__Exercise requirements__
Rewrite the lines from the one containing "left hip: (543, 519, -9)" through the one containing "left ankle: (792, 710, -18)", replacing "knee" with "knee joint" and leaving everything else unchanged. Give back only those lines.

__Dataset excerpts__

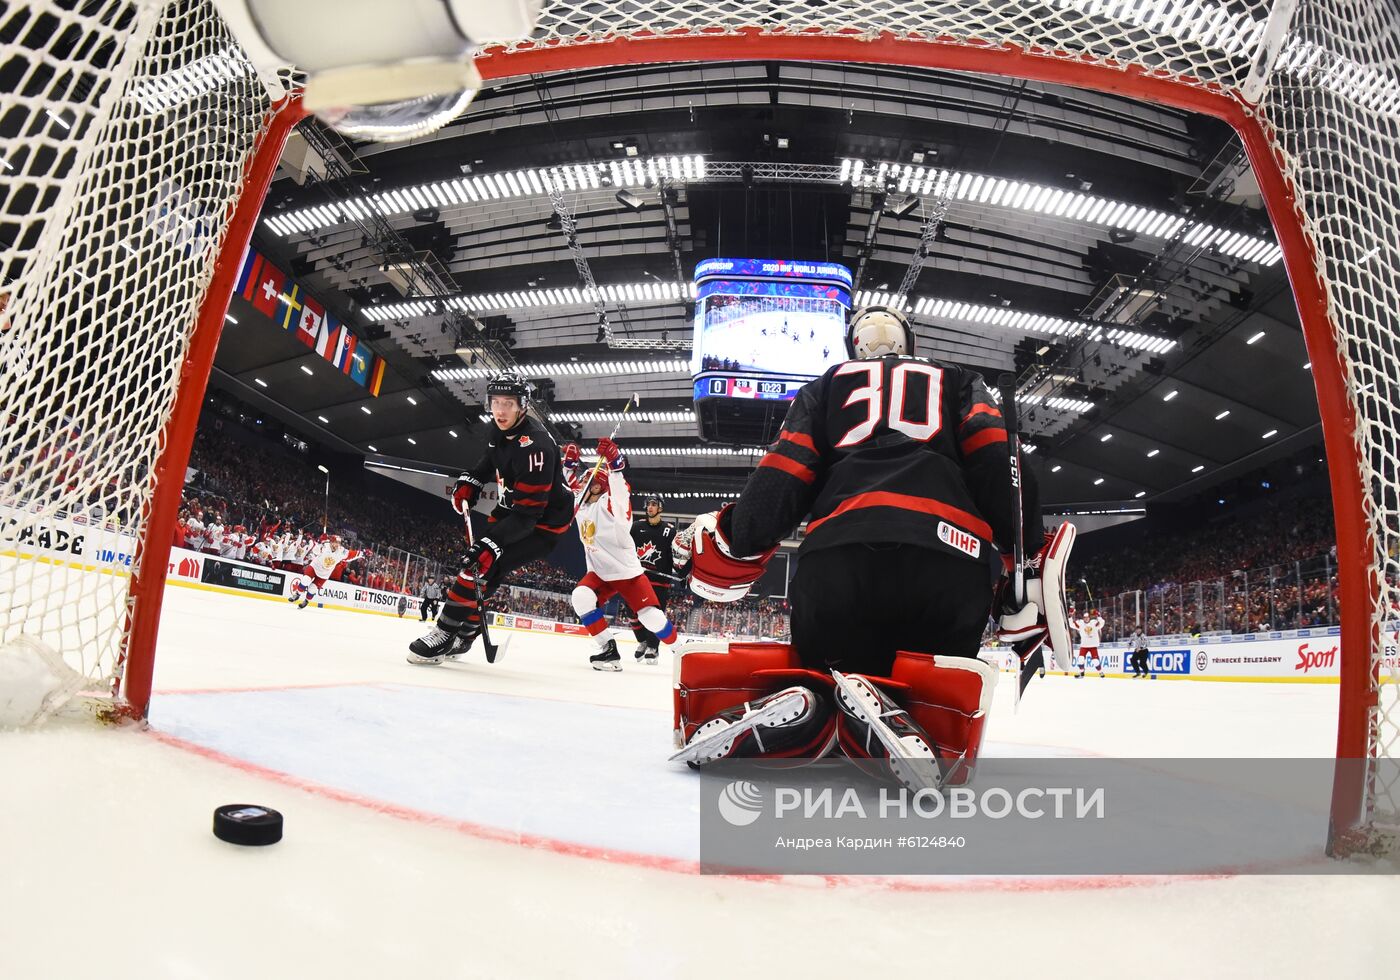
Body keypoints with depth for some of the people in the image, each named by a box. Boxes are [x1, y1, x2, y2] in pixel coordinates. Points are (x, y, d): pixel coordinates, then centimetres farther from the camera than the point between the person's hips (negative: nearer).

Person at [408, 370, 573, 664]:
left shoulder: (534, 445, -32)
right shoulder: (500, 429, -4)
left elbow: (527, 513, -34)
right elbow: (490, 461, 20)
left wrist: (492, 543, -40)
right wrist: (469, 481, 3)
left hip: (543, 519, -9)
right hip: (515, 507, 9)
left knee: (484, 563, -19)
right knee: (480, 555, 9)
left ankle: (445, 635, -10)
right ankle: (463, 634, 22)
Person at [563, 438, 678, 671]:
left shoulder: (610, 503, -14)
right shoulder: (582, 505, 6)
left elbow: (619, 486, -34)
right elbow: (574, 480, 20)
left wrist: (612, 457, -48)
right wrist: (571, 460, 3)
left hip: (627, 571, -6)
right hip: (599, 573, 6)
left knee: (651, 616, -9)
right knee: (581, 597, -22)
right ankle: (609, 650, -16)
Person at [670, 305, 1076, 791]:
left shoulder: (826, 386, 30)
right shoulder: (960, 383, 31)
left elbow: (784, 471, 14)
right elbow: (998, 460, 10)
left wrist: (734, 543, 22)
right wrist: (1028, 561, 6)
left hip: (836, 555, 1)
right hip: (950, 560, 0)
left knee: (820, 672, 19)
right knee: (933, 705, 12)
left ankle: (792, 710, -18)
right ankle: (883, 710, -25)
--
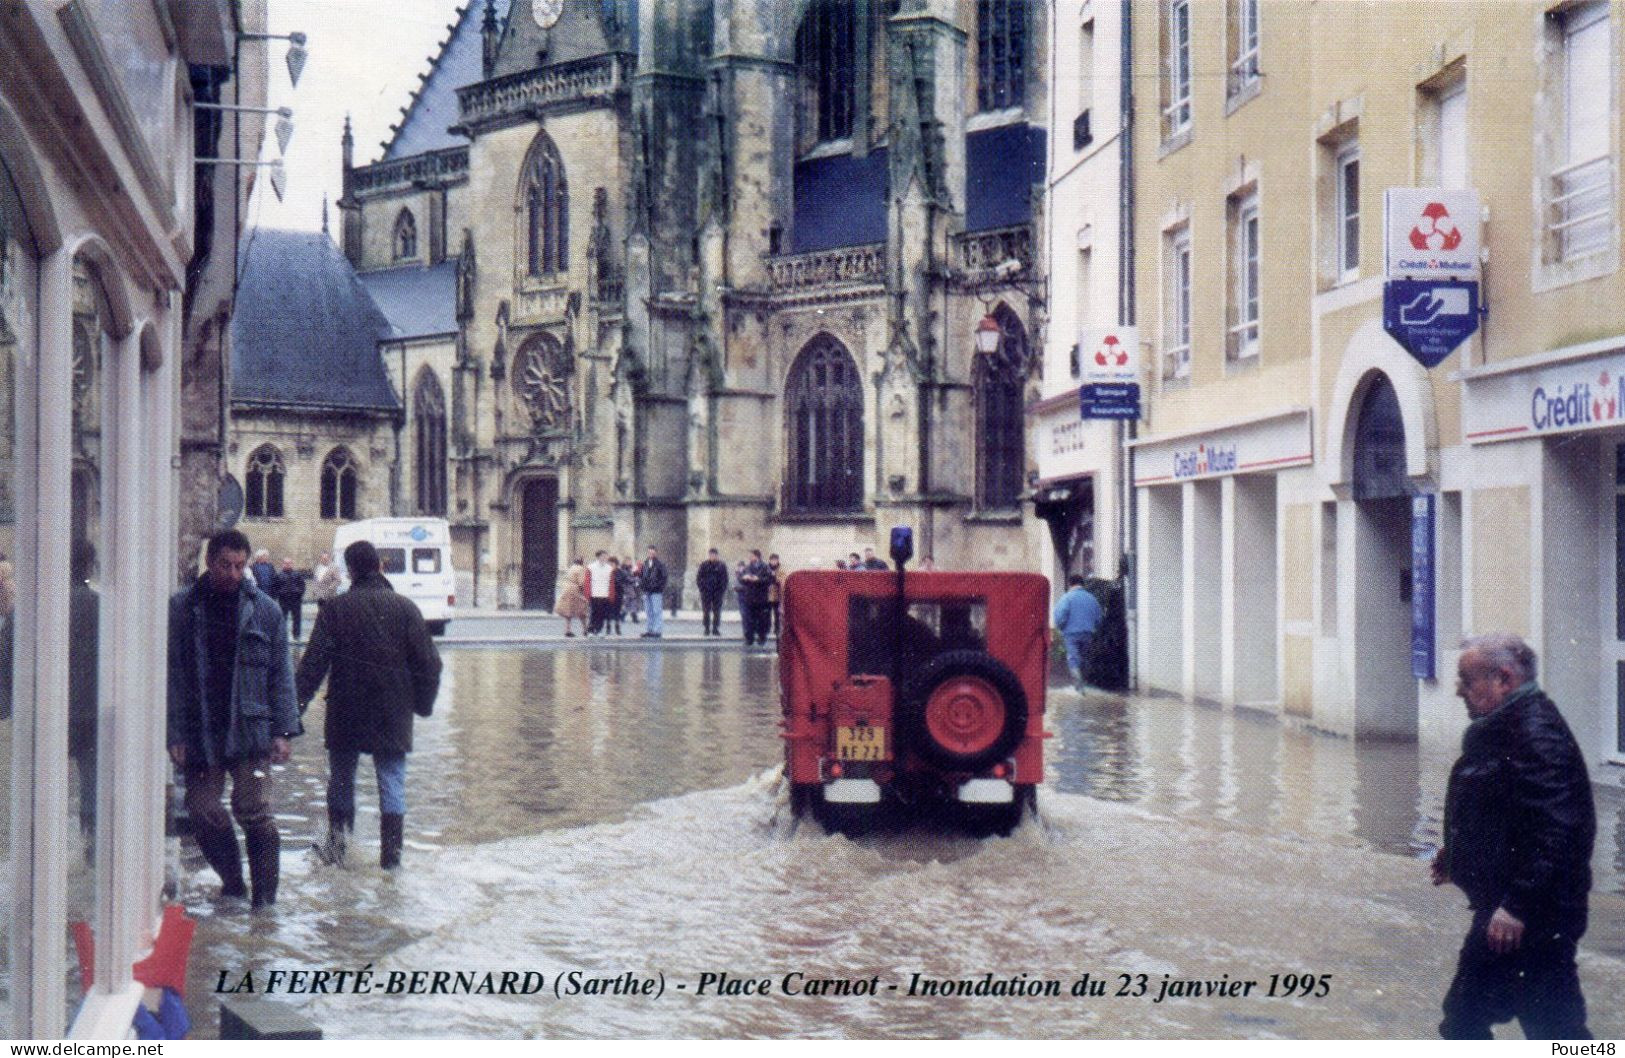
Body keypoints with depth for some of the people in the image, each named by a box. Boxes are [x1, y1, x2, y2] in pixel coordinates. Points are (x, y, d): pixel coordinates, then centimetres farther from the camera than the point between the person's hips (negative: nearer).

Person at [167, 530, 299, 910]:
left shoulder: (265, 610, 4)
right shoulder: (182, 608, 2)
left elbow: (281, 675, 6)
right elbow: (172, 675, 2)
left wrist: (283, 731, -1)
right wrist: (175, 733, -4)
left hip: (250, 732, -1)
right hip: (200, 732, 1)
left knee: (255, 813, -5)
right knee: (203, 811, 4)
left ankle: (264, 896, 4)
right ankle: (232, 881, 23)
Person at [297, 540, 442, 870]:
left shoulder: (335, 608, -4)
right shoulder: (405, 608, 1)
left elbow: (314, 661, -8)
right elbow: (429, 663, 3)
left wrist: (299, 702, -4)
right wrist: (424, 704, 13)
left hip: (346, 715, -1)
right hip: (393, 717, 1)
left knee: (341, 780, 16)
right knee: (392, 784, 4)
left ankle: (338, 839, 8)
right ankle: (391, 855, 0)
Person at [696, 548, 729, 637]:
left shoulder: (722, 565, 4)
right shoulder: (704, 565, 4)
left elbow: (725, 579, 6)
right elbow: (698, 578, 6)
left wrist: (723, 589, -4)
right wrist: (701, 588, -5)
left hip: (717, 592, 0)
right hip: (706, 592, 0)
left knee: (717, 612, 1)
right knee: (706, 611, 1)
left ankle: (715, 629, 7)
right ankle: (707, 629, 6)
...
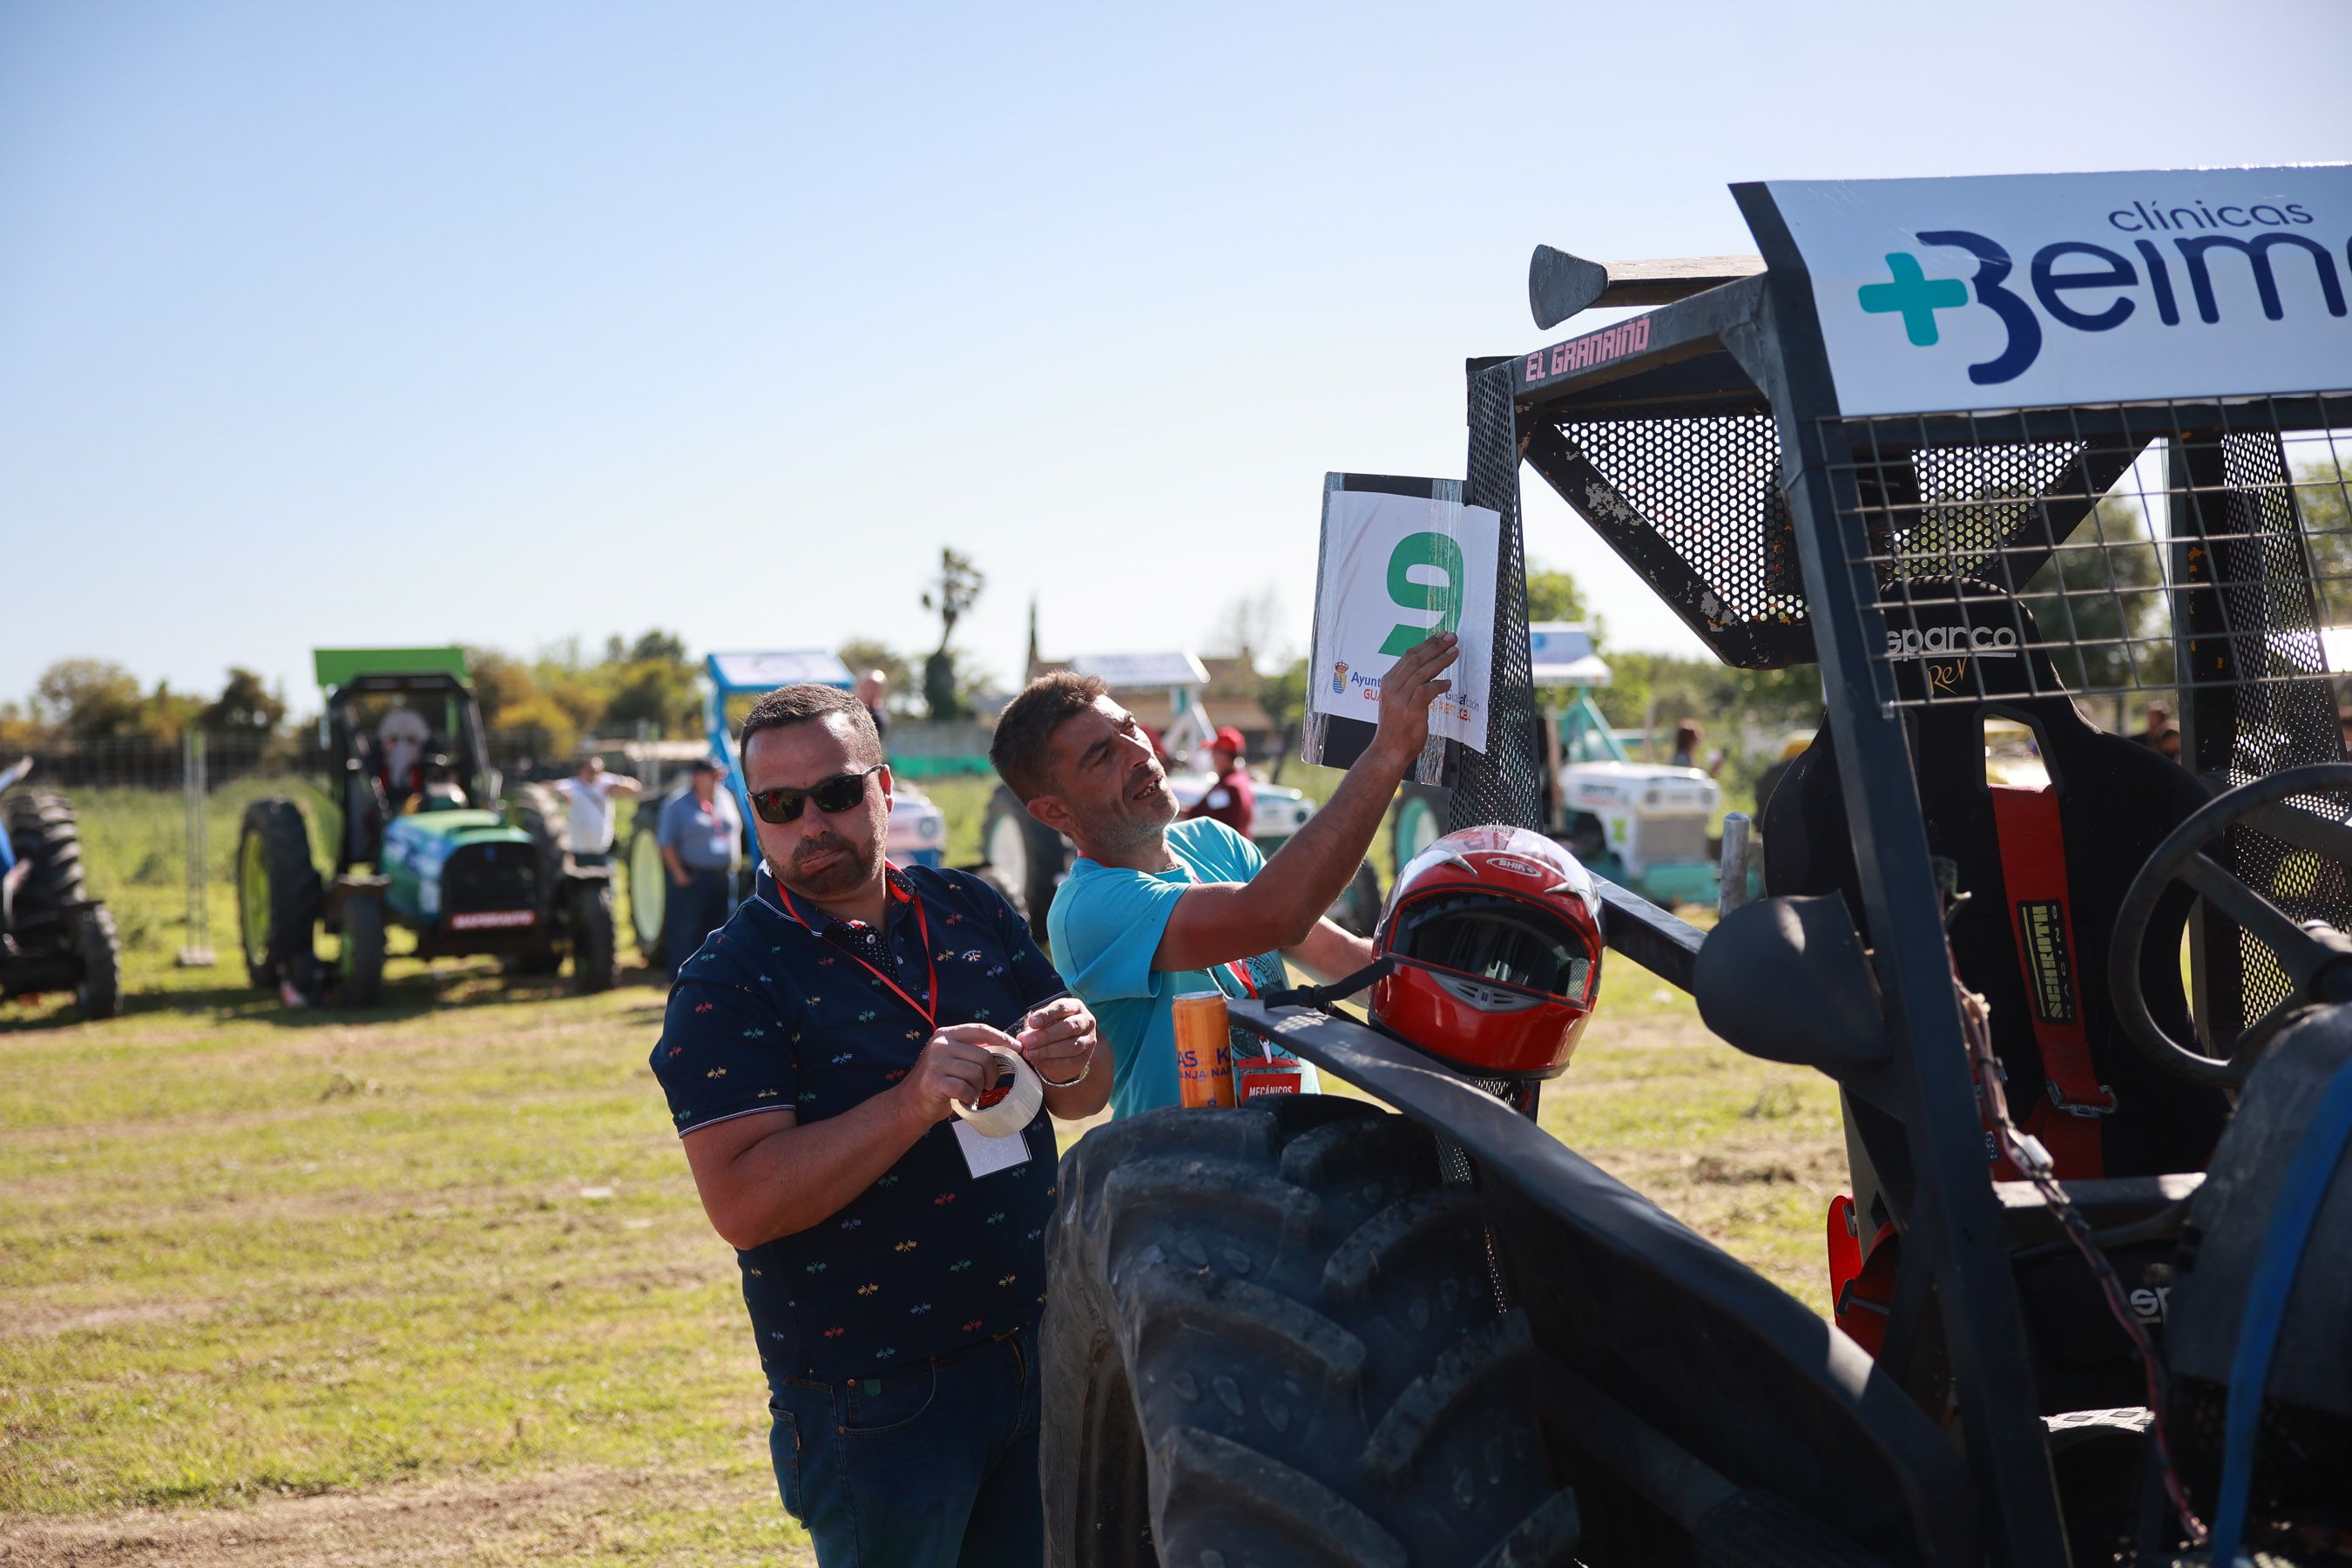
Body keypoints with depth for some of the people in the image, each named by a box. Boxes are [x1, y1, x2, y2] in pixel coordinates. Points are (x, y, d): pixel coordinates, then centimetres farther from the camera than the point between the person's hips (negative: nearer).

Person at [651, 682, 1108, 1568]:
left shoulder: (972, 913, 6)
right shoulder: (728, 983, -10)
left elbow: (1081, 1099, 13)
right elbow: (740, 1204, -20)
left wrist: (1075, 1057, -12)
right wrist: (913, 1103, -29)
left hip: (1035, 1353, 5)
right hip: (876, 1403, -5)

__Your response__
left hip: (543, 519, -9)
right hip: (515, 507, 9)
left knee joint: (484, 563, -19)
right knee joint: (480, 555, 9)
left ankle: (445, 635, -10)
right ankle: (463, 634, 22)
Person at [563, 438, 678, 671]:
left shoulder: (610, 503, -14)
right shoulder: (582, 505, 6)
left elbow: (619, 486, -34)
right elbow: (574, 480, 20)
left wrist: (612, 457, -48)
right wrist: (571, 460, 3)
left hip: (627, 571, -6)
right hip: (599, 573, 6)
left knee joint: (651, 616, -9)
right knee joint: (581, 597, -22)
right ankle: (609, 650, -16)
Person at [670, 305, 1076, 791]:
left shoulder: (826, 386, 30)
right shoulder: (960, 383, 31)
left elbow: (784, 471, 14)
right elbow: (998, 460, 10)
left wrist: (734, 543, 22)
right wrist: (1028, 561, 6)
left hip: (836, 555, 1)
right hip: (950, 560, 0)
left knee joint: (820, 672, 19)
right knee joint: (933, 705, 12)
left ankle: (792, 710, -18)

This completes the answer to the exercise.